Work to be completed:
Copying exactly, give the lines in the material below from the one with "Netty 这样的高性能的网络框架来说，严重的资源使用是不能接受的。Netty 对这个问题提供了很好的方法。" to the one with "Netty 线程模型的卓越性能取决于当前执行任务的 Thread，我们看一张图就明白了：", ends included, and nothing besides.

########

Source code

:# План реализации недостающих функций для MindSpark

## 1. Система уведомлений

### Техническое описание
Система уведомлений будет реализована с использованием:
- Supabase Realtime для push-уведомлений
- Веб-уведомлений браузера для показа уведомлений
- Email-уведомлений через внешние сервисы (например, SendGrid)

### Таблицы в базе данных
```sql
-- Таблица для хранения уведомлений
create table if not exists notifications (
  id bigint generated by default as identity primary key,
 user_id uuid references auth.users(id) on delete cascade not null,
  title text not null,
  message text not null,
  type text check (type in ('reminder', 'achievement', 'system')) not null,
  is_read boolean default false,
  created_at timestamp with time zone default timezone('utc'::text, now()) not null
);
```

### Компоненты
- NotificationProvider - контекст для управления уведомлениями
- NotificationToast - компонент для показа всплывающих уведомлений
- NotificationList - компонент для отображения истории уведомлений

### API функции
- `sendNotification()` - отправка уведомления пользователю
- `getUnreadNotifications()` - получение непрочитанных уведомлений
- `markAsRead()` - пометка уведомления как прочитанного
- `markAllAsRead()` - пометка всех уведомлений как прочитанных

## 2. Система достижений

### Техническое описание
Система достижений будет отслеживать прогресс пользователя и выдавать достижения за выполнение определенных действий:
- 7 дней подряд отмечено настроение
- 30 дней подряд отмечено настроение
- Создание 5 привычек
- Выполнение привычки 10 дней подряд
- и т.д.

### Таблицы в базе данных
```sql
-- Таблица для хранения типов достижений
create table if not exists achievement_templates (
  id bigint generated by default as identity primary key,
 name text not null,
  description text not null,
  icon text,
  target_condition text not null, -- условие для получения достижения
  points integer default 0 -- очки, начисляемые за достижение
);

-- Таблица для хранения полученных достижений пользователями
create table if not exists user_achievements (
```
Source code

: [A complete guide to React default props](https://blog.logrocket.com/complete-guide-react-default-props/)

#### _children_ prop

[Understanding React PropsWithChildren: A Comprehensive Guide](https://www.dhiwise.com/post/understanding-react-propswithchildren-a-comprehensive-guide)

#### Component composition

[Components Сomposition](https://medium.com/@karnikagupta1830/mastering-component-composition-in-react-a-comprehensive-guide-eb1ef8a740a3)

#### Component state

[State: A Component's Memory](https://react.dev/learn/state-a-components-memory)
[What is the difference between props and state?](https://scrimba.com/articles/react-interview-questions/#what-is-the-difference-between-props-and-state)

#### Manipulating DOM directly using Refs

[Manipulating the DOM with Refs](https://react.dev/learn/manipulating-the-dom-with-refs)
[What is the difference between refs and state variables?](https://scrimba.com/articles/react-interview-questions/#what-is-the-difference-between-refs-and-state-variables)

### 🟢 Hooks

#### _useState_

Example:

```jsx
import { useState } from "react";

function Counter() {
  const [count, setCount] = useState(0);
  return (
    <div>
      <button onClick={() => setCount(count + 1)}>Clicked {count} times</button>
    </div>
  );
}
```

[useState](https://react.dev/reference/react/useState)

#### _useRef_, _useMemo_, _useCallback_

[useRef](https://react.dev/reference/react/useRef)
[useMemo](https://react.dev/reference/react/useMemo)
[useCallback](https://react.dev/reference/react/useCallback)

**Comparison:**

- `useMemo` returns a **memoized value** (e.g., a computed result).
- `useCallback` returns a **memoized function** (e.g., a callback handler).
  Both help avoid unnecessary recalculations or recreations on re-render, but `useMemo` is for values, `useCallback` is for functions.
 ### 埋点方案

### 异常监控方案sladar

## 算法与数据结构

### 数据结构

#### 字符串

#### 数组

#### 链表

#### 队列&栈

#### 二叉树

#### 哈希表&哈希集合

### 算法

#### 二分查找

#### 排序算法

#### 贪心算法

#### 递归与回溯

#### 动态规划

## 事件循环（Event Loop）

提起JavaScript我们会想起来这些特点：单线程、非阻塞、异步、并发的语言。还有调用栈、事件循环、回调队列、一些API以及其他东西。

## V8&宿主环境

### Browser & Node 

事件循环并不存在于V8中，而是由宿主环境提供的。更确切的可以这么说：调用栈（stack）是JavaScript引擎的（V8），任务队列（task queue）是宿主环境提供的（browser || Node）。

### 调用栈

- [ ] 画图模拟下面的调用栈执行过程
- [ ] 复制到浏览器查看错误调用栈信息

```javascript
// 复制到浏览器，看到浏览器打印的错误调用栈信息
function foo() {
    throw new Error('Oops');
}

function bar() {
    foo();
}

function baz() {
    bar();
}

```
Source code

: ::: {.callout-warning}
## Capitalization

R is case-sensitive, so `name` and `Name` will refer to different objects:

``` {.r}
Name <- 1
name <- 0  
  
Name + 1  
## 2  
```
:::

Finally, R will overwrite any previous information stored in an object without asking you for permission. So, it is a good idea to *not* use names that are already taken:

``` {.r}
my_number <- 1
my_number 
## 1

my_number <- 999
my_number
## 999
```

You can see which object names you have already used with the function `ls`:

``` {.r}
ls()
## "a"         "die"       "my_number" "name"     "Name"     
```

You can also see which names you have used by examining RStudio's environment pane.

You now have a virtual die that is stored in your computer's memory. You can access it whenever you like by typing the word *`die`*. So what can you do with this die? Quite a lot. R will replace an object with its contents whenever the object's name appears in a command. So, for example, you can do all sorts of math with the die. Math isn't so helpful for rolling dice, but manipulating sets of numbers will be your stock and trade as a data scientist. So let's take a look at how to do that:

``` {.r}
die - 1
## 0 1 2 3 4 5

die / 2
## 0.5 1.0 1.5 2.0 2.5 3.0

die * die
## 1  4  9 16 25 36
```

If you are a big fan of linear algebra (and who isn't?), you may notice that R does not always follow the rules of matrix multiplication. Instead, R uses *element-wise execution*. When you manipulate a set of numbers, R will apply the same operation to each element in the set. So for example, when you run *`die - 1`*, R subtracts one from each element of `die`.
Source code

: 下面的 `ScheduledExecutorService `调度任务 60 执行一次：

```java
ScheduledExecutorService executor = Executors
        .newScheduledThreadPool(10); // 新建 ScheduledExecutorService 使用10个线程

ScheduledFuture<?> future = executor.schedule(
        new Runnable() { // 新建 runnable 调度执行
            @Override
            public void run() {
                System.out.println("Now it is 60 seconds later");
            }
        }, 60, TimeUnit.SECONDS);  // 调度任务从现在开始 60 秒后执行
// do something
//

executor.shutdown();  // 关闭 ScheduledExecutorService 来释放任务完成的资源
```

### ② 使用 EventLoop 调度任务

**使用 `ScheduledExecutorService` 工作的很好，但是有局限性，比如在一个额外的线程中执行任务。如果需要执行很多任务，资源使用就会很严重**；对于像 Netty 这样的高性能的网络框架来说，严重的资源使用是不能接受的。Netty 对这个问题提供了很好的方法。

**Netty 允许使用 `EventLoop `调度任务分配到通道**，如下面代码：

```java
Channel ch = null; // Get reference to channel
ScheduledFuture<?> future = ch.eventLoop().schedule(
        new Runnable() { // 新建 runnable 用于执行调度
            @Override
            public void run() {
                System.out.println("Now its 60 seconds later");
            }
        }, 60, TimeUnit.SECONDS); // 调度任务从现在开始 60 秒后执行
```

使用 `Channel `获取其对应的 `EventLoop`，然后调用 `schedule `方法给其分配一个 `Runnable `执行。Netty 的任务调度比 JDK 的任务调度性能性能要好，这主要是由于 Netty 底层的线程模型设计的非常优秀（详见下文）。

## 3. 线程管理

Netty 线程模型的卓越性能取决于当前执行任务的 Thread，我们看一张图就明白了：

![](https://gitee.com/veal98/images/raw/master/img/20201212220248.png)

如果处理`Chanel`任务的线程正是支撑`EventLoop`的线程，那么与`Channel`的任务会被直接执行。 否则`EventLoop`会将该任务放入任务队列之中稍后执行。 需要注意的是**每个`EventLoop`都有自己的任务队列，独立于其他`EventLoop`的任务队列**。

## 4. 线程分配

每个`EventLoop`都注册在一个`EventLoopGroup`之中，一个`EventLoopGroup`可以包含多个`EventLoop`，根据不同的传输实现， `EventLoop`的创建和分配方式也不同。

########

Answer to this task:
**使用 `ScheduledExecutorService` 工作的很好，但是有局限性，比如在一个额外的线程中执行任务。如果需要执行很多任务，资源使用就会很严重**；对于像 Netty 这样的高性能的网络框架来说，严重的资源使用是不能接受的。Netty 对这个问题提供了很好的方法。

**Netty 允许使用 `EventLoop `调度任务分配到通道**，如下面代码：

```java
Channel ch = null; // Get reference to channel
ScheduledFuture<?> future = ch.eventLoop().schedule(
        new Runnable() { // 新建 runnable 用于执行调度
            @Override
            public void run() {
                System.out.println("Now its 60 seconds later");
            }
        }, 60, TimeUnit.SECONDS); // 调度任务从现在开始 60 秒后执行
```

使用 `Channel `获取其对应的 `EventLoop`，然后调用 `schedule `方法给其分配一个 `Runnable `执行。Netty 的任务调度比 JDK 的任务调度性能性能要好，这主要是由于 Netty 底层的线程模型设计的非常优秀（详见下文）。

## 3. 线程管理

Netty 线程模型的卓越性能取决于当前执行任务的 Thread，我们看一张图就明白了：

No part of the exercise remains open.